As a vision language model, SmolDocling has ample potential use, like extracting data from structured documents e.g. Research Papers, Financial Reports, and Legal Contracts.
It can even be used for academic purposes, like digitizing handwritten notes and digitizing answer copies. One can also create pipelines with SmolDocling as a component in applications requiring OCR or document processing.
To sum it up, SmolDocling is a tiny yet useful 256M vision-language model designed for document understanding. Traditional OCR struggles with handwritten text and uncommon fonts, while VLMs often miss spatial or tabular context. This compact model does a good job and has multiple use cases where it can be used. If you still haven’t tried the model, go try it out and let me know if you face any issues in the process.

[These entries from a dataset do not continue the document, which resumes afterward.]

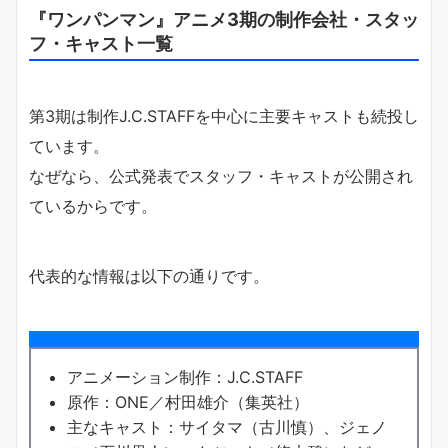
『ワンパンマン』アニメ3期の制作会社・スタッ
フ・キャスト一覧
第3期は制作J.C.STAFFを中心に主要キャストも続投し
ています。
なぜなら、公式発表でスタッフ・キャストが公開され
ているからです。
代表的な情報は以下の通りです。
アニメーション制作：J.C.STAFF
原作：ONE／村田雄介（集英社）
主なキャスト：サイタマ（古川慎）、ジェノ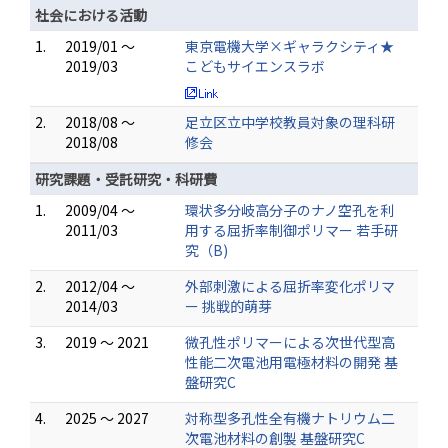
社会における活動
1.
2019/01 ～
東京電機大学×ギャラクシティ★
2019/03
こどもサイエンスラボ
2.
2018/08 ～
足立区立中学校教員対象の理科研
2018/08
修会
研究課題・受託研究・科研費
1.
2009/04 ～
環状多分岐高分子のナノ空孔を利
2011/03
用する屈折率制御ポリマー 若手研
究（B)
2.
2012/04 ～
外部刺激による屈折率変化ポリマ
2014/03
ー 挑戦的萌芽
3.
2019 ～ 2021
微孔性ポリマーによる次世代型高
性能二次電池用電極材料の開発 基
盤研究C
4.
2025 ～ 2027
対称型多孔性全有機ナトリウム二
次電池材料の創製 基盤研究C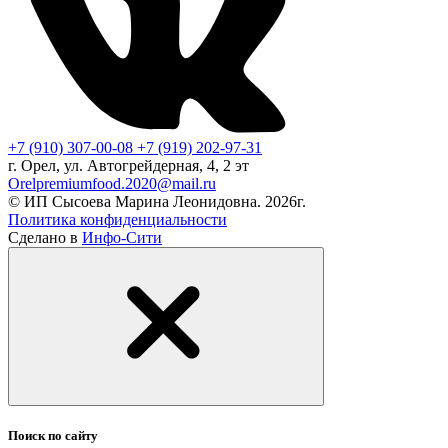
+7 (910) 307-00-08
+7 (919) 202-97-31
г. Орел, ул. Автогрейдерная, 4, 2 эт
Orelpremiumfood.2020@mail.ru
© ИП Сысоева Марина Леонидовна. 2026г.
Политика конфиденциальности
Сделано в
Инфо-Сити
Поиск по сайту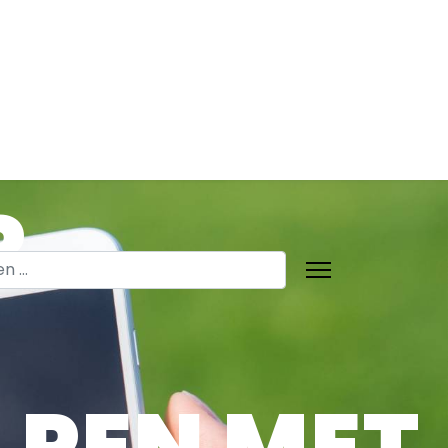
R
n
ELPEN MET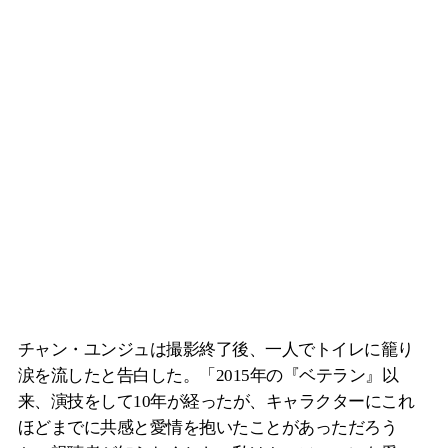
チャン・ユンジュは撮影終了後、一人でトイレに籠り
涙を流したと告白した。「2015年の『ベテラン』以
来、演技をして10年が経ったが、キャラクターにこれ
ほどまでに共感と愛情を抱いたことがあっただろう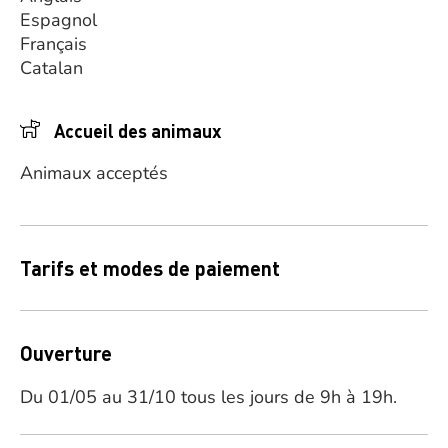
Espagnol
Français
Catalan
Accueil des animaux
Animaux acceptés
Tarifs et modes de paiement
Ouverture
Du 01/05 au 31/10 tous les jours de 9h à 19h.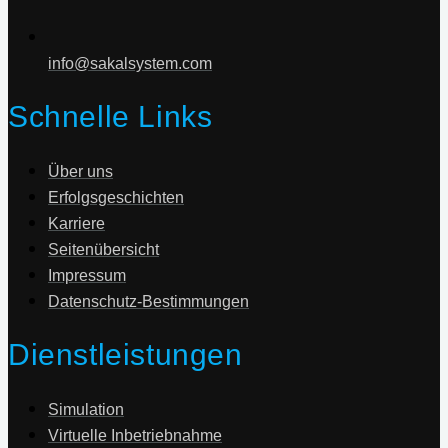
info@sakalsystem.com
Schnelle Links
Über uns
Erfolgsgeschichten
Karriere
Seitenübersicht
Impressum
Datenschutz-Bestimmungen
Dienstleistungen
Simulation
Virtuelle Inbetriebnahme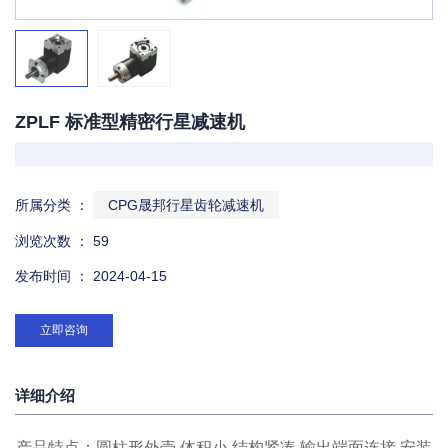
ZPLF 标准型精密行星减速机
微信
扫一扫
所属分类 ：
CPG晟邦行星齿轮减速机
浏览次数 ：
59
发布时间 ： 2024-04-15
立即咨询
详细介绍
产品特点：圆柱形外壳,体积小,结构紧凑,输出端面连接,安装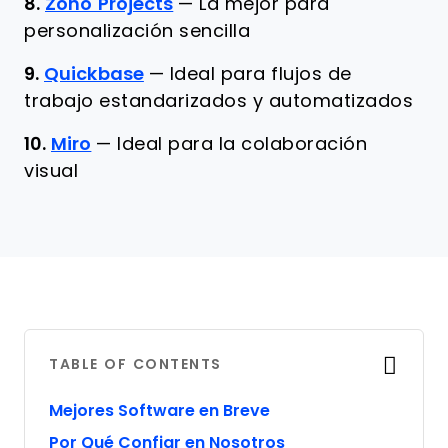
8.
Zoho Projects
—
La mejor para
personalización sencilla
9.
Quickbase
—
Ideal para flujos de
trabajo estandarizados y automatizados
10.
Miro
—
Ideal para la colaboración
visual
TABLE OF CONTENTS
Mejores Software en Breve
Por Qué Confiar en Nosotros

DocTags are special tags that describe the layout and content of a document. They help the model keep track of things like tables, headings, and images.
Pooling is a layer in neural networks that reduces the size of the input image. It helps with faster processing of data and faster training of the model.
OCR (Optical Character Recognition) is a technology that turns images or scanned documents into editable text. It’s commonly used to digitize printed papers, books, or forms.